Given information:
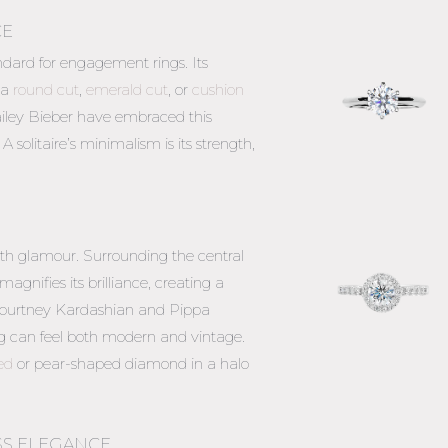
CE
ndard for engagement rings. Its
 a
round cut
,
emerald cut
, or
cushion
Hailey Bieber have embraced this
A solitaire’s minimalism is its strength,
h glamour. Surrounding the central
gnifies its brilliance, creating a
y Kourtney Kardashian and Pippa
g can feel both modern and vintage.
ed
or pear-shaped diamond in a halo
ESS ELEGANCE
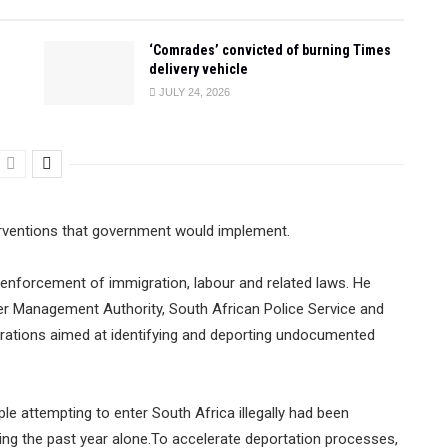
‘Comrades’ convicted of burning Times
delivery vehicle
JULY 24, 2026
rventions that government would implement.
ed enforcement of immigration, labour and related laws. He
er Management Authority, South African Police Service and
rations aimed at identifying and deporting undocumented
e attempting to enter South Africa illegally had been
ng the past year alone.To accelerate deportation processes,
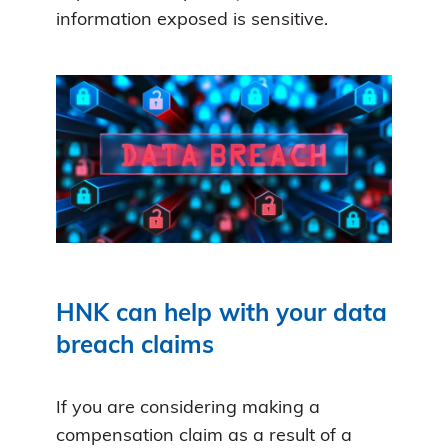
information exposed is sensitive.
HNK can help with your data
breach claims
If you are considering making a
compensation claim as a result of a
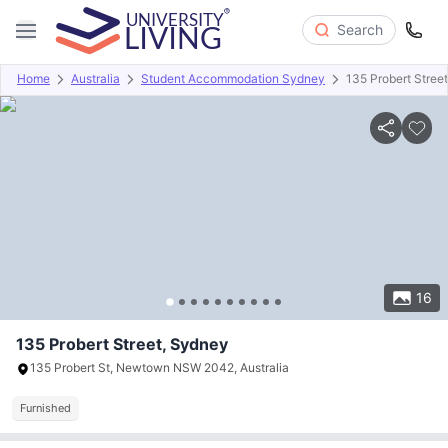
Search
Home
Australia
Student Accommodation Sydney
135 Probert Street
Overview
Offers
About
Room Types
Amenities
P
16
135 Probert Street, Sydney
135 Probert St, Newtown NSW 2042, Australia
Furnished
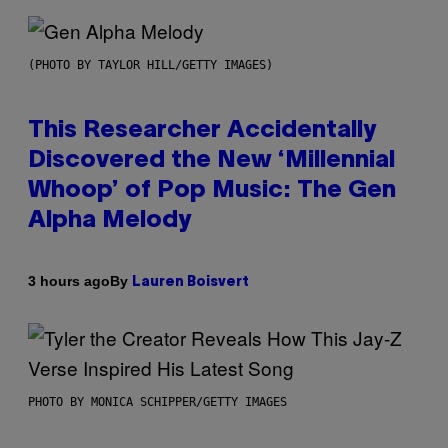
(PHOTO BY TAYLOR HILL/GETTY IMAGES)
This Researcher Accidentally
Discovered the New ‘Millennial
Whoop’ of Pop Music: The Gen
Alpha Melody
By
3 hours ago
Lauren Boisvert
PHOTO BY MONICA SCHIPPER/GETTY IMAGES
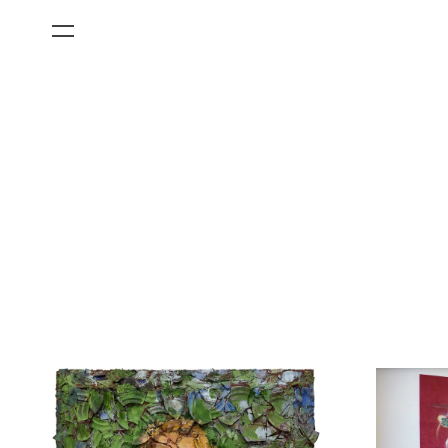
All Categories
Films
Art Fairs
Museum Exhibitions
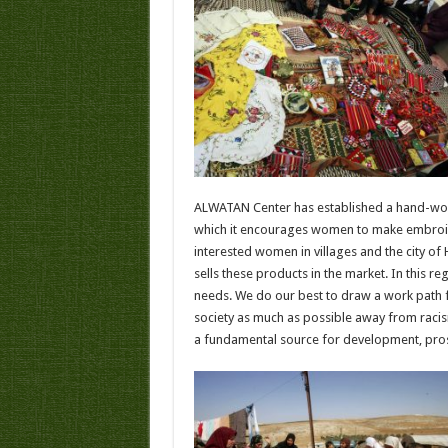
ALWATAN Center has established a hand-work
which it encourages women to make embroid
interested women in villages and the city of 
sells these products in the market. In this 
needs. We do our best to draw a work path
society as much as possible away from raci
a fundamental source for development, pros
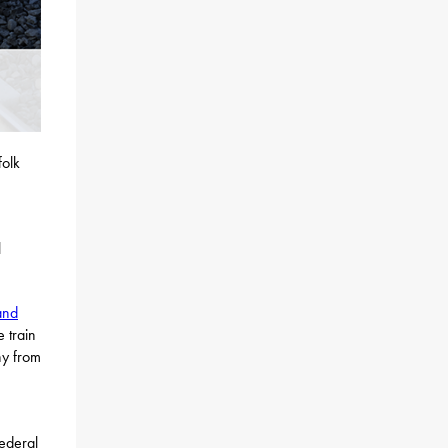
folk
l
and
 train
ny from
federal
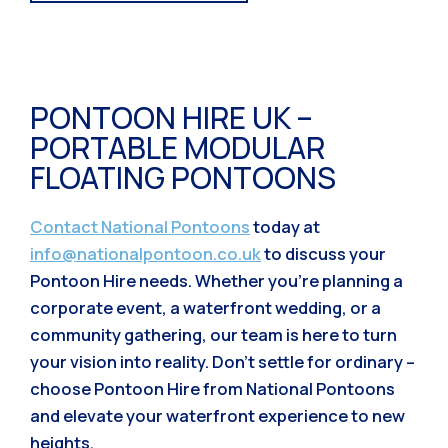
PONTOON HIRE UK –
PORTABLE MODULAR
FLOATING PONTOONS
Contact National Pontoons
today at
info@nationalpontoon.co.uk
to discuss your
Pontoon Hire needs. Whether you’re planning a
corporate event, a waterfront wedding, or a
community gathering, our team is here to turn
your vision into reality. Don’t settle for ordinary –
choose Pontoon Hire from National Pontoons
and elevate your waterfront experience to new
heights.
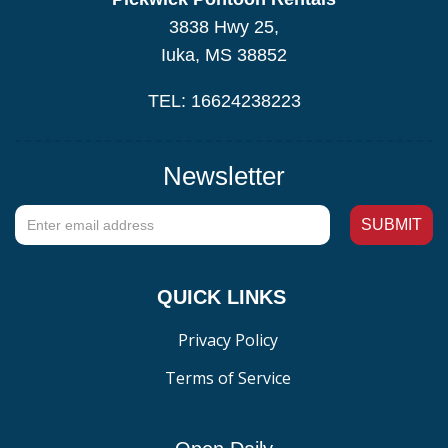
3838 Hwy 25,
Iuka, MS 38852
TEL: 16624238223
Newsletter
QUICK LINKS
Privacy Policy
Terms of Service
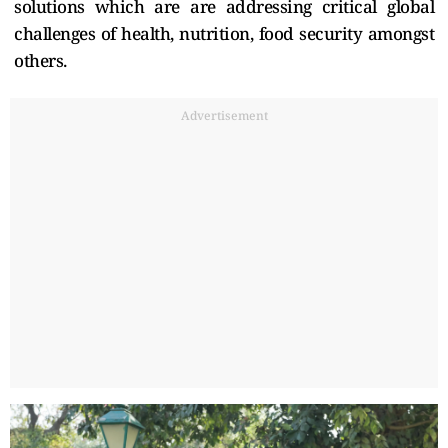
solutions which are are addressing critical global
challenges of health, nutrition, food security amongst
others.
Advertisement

What to produce: Please quote every line of text from the records above, leaving out the pictures.

Written answer:
CE
ndard for engagement rings. Its
 a
round cut
,
emerald cut
, or
cushion
Hailey Bieber have embraced this
A solitaire’s minimalism is its strength,
h glamour. Surrounding the central
gnifies its brilliance, creating a
y Kourtney Kardashian and Pippa
g can feel both modern and vintage.
ed
or pear-shaped diamond in a halo
ESS ELEGANCE
‘Comrades’ convicted of burning Times
delivery vehicle
JULY 24, 2026
rventions that government would implement.
ed enforcement of immigration, labour and related laws. He
er Management Authority, South African Police Service and
rations aimed at identifying and deporting undocumented
e attempting to enter South Africa illegally had been
ng the past year alone.To accelerate deportation processes,
information exposed is sensitive.
HNK can help with your data
breach claims
If you are considering making a
compensation claim as a result of a
Search
Home
Australia
Student Accommodation Sydney
135 Probert Street
Overview
Offers
About
Room Types
Amenities
P
16
135 Probert Street, Sydney
135 Probert St, Newtown NSW 2042, Australia
Furnished
(PHOTO BY TAYLOR HILL/GETTY IMAGES)
This Researcher Accidentally
Discovered the New ‘Millennial
Whoop’ of Pop Music: The Gen
Alpha Melody
By
3 hours ago
Lauren Boisvert
PHOTO BY MONICA SCHIPPER/GETTY IMAGES
All Categories
Films
Art Fairs
Museum Exhibitions
ALWATAN Center has established a hand-work
which it encourages women to make embroid
interested women in villages and the city of 
sells these products in the market. In this 
needs. We do our best to draw a work path
society as much as possible away from raci
a fundamental source for development, pros
folk
l
and
 train
ny from
federal
PONTOON HIRE UK –
PORTABLE MODULAR
FLOATING PONTOONS
Contact National Pontoons
today at
info@nationalpontoon.co.uk
to discuss your
Pontoon Hire needs. Whether you’re planning a
corporate event, a waterfront wedding, or a
community gathering, our team is here to turn
your vision into reality. Don’t settle for ordinary –
choose Pontoon Hire from National Pontoons
and elevate your waterfront experience to new
heights.
3838 Hwy 25,
Iuka, MS 38852
TEL: 16624238223
Newsletter
QUICK LINKS
Privacy Policy
Terms of Service
solutions which are are addressing critical global
challenges of health, nutrition, food security amongst
others.
Advertisement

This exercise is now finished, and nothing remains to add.